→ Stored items
+++++
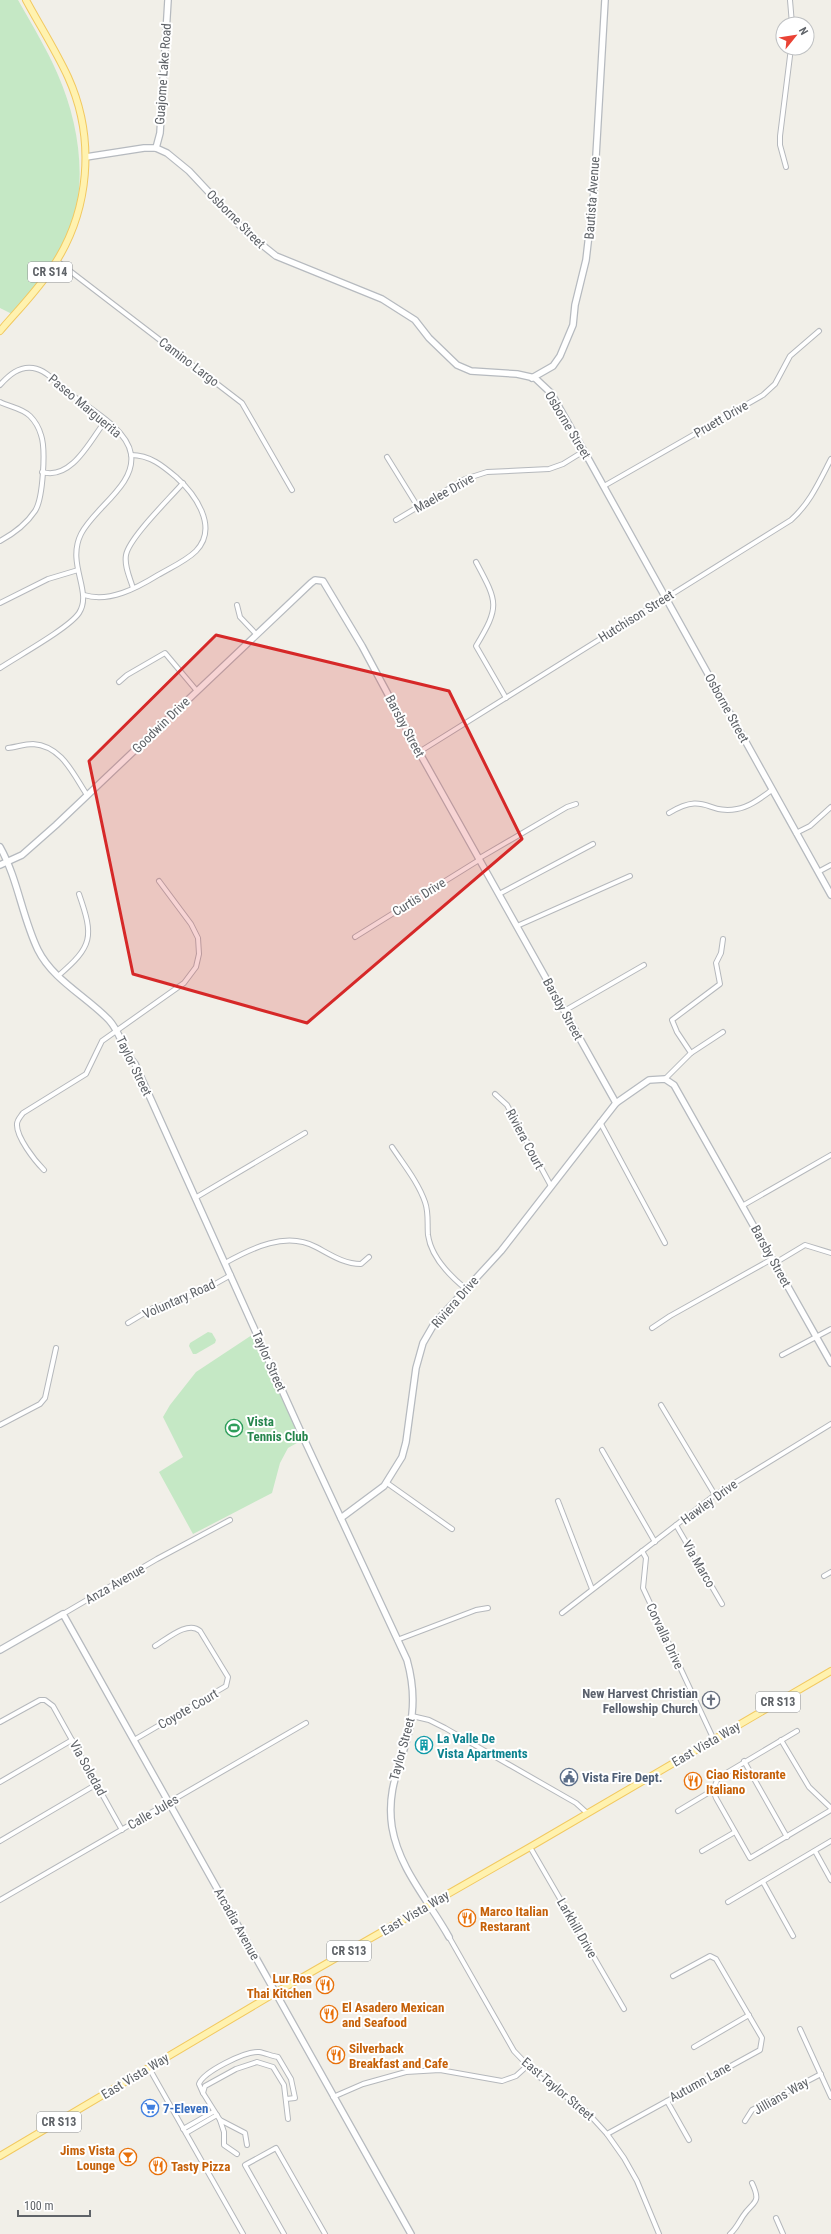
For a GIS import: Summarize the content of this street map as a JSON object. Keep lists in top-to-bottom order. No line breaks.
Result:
{"streets":{"main road":["CR S14","CR S13","East Vista Way"],"street":["Guajome Lake Road","Bautista Avenue","Osborne Street","Camino Largo","Paseo Marguerita","Pruett Drive","Maelee Drive","Hutchison Street","Goodwin Drive","Barsby Street","Curtis Drive","Taylor Street","Riviera Court","Voluntary Road","Riviera Drive","Hawley Drive","Via Marco","Anza Avenue","Corvalla Drive","Coyote Court","Via Soledad","Calle Jules","Arcadia Avenue","Larkhill Drive","Autumn Lane","East Taylor Street","Jillians Way"]},"crossings":[["Guajome Lake Road","Osborne Street"],["Bautista Avenue","Osborne Street"],["Osborne Street","Pruett Drive"],["Osborne Street","Maelee Drive"],["Osborne Street","Hutchison Street"],["CR S14","Camino Largo"],["Hutchison Street","Barsby Street"],["Goodwin Drive","Barsby Street"],["Goodwin Drive","Taylor Street"],["Barsby Street","Curtis Drive"],["Barsby Street","Riviera Drive"],["Taylor Street","Voluntary Road"],["Taylor Street","Riviera Drive"],["Taylor Street","East Vista Way"],["Taylor Street","East Taylor Street"],["Riviera Court","Riviera Drive"],["Hawley Drive","Via Marco"],["Hawley Drive","Corvalla Drive"],["Anza Avenue","Arcadia Avenue"],["Corvalla Drive","East Vista Way"],["Coyote Court","Arcadia Avenue"],["East Vista Way","Arcadia Avenue"],["East Vista Way","Larkhill Drive"],["East Vista Way","East Taylor Street"],["Via Soledad","Calle Jules"],["Calle Jules","Arcadia Avenue"],["Autumn Lane","East Taylor Street"]],"places":{"sports":["Vista Tennis Club"],"church":["New Harvest Christian Fellowship Church"],"building":["La Valle De Vista Apartments"],"public building":["Vista Fire Dept."],"restaurant":["Ciao Ristorante Italiano","Marco Italian Restarant","Lur Ros Thai Kitchen","El Asadero Mexican and Seafood","Silverback Breakfast and Cafe","Tasty Pizza"],"supermarket":["7-Eleven"],"bar":["Jims Vista Lounge"]},"scale_bar":"100 m","north":"top right"}
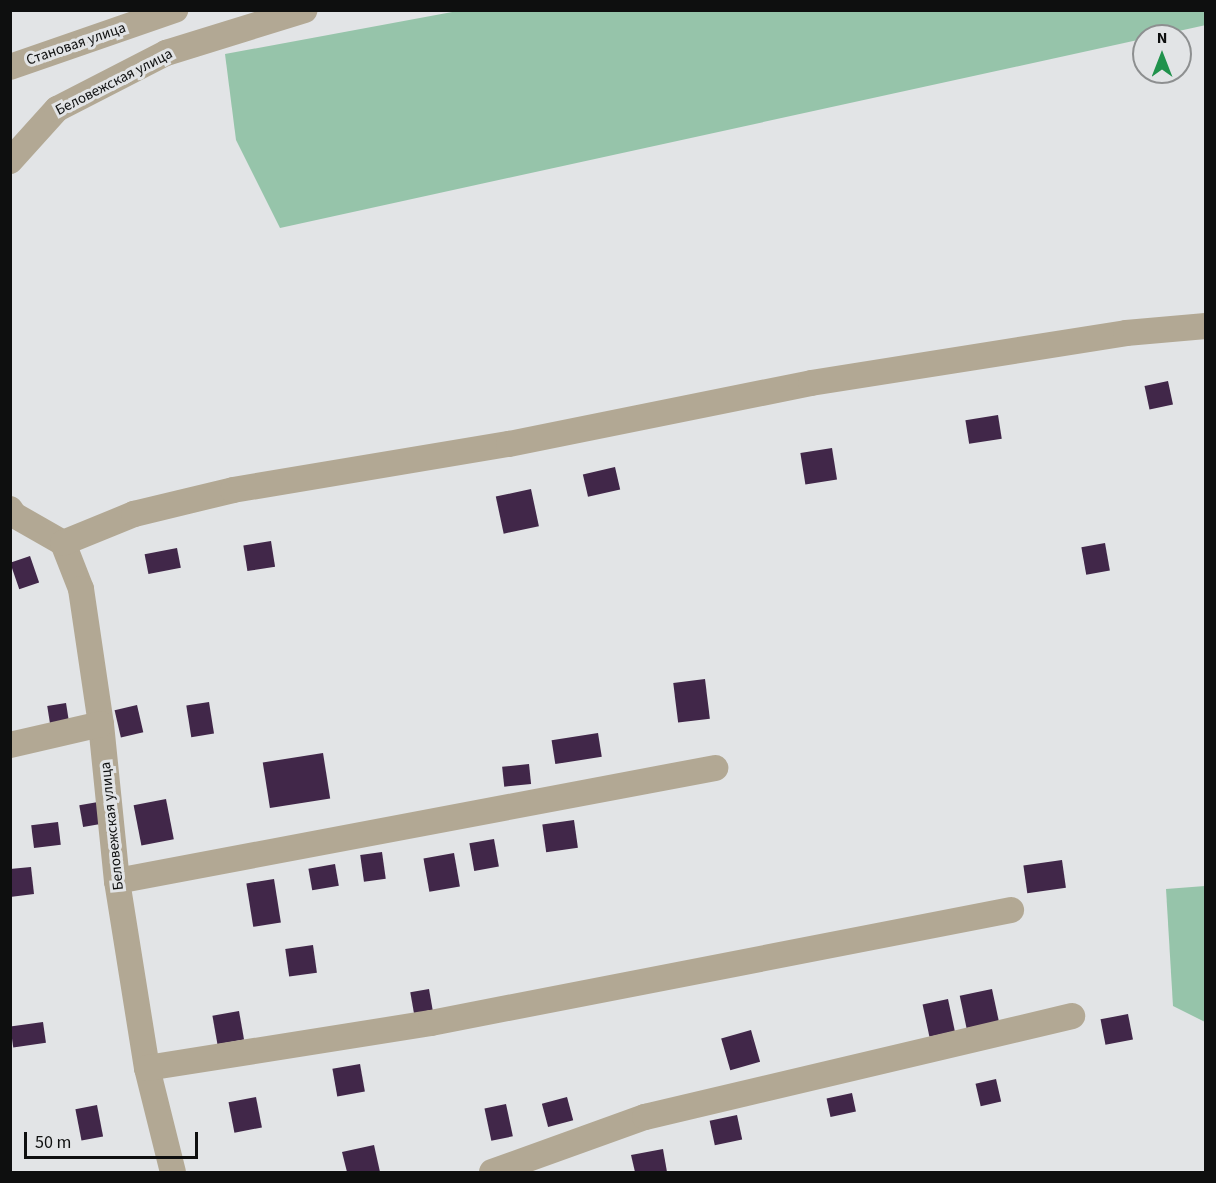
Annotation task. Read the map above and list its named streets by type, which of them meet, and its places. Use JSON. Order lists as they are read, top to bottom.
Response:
{
  "streets": {
    "street": ["Становая улица", "Беловежская улица"]
  },
  "scale_bar": "50 m",
  "north": "top"
}
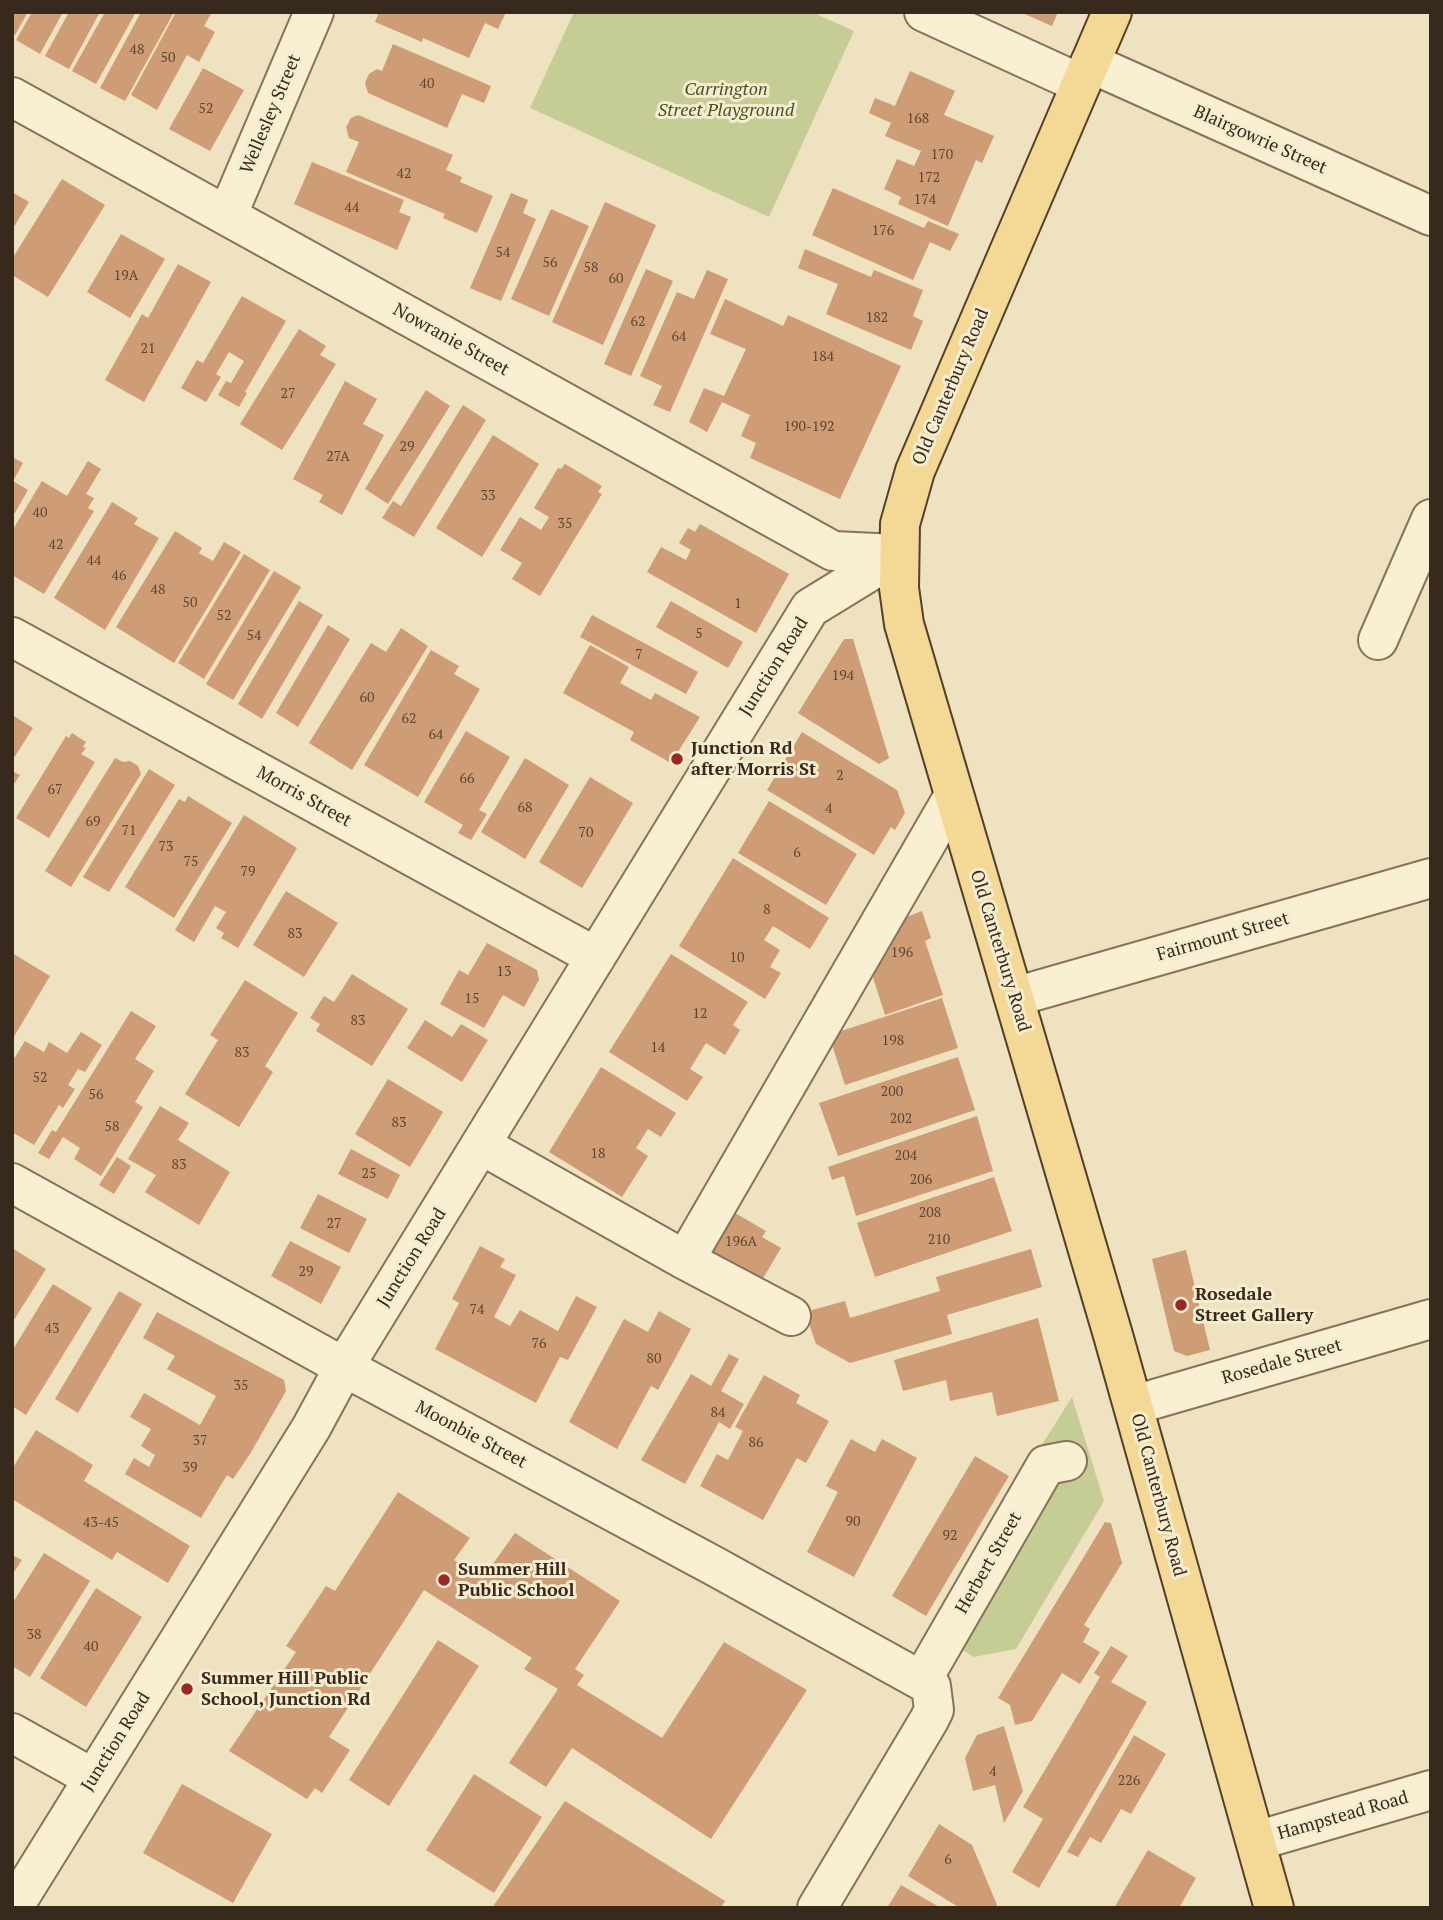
+++++
→ ACTIVITY
Skipping any images, write out all the data exactly.

→ SOLUTION FOR THIS PROBLEM
For a GIS import: Summarize the content of this street map as a JSON object. Keep lists in top-to-bottom order. No line breaks.
Result:
{"streets":{"main road":["CR S14","CR S13","East Vista Way"],"street":["Guajome Lake Road","Bautista Avenue","Osborne Street","Camino Largo","Paseo Marguerita","Pruett Drive","Maelee Drive","Hutchison Street","Goodwin Drive","Barsby Street","Curtis Drive","Taylor Street","Riviera Court","Voluntary Road","Riviera Drive","Hawley Drive","Via Marco","Anza Avenue","Corvalla Drive","Coyote Court","Via Soledad","Calle Jules","Arcadia Avenue","Larkhill Drive","Autumn Lane","East Taylor Street","Jillians Way"]},"crossings":[["Guajome Lake Road","Osborne Street"],["Bautista Avenue","Osborne Street"],["Osborne Street","Pruett Drive"],["Osborne Street","Maelee Drive"],["Osborne Street","Hutchison Street"],["CR S14","Camino Largo"],["Hutchison Street","Barsby Street"],["Goodwin Drive","Barsby Street"],["Goodwin Drive","Taylor Street"],["Barsby Street","Curtis Drive"],["Barsby Street","Riviera Drive"],["Taylor Street","Voluntary Road"],["Taylor Street","Riviera Drive"],["Taylor Street","East Vista Way"],["Taylor Street","East Taylor Street"],["Riviera Court","Riviera Drive"],["Hawley Drive","Via Marco"],["Hawley Drive","Corvalla Drive"],["Anza Avenue","Arcadia Avenue"],["Corvalla Drive","East Vista Way"],["Coyote Court","Arcadia Avenue"],["East Vista Way","Arcadia Avenue"],["East Vista Way","Larkhill Drive"],["East Vista Way","East Taylor Street"],["Via Soledad","Calle Jules"],["Calle Jules","Arcadia Avenue"],["Autumn Lane","East Taylor Street"]],"places":{"sports":["Vista Tennis Club"],"church":["New Harvest Christian Fellowship Church"],"building":["La Valle De Vista Apartments"],"public building":["Vista Fire Dept."],"restaurant":["Ciao Ristorante Italiano","Marco Italian Restarant","Lur Ros Thai Kitchen","El Asadero Mexican and Seafood","Silverback Breakfast and Cafe","Tasty Pizza"],"supermarket":["7-Eleven"],"bar":["Jims Vista Lounge"]},"scale_bar":"100 m","north":"top right"}
Annotation task. Read the map above and list its named streets by type, which of them meet, and its places. Use JSON. Order lists as they are read, top to bottom.
Response:
{
  "streets": {
    "street": ["Становая улица", "Беловежская улица"]
  },
  "scale_bar": "50 m",
  "north": "top"
}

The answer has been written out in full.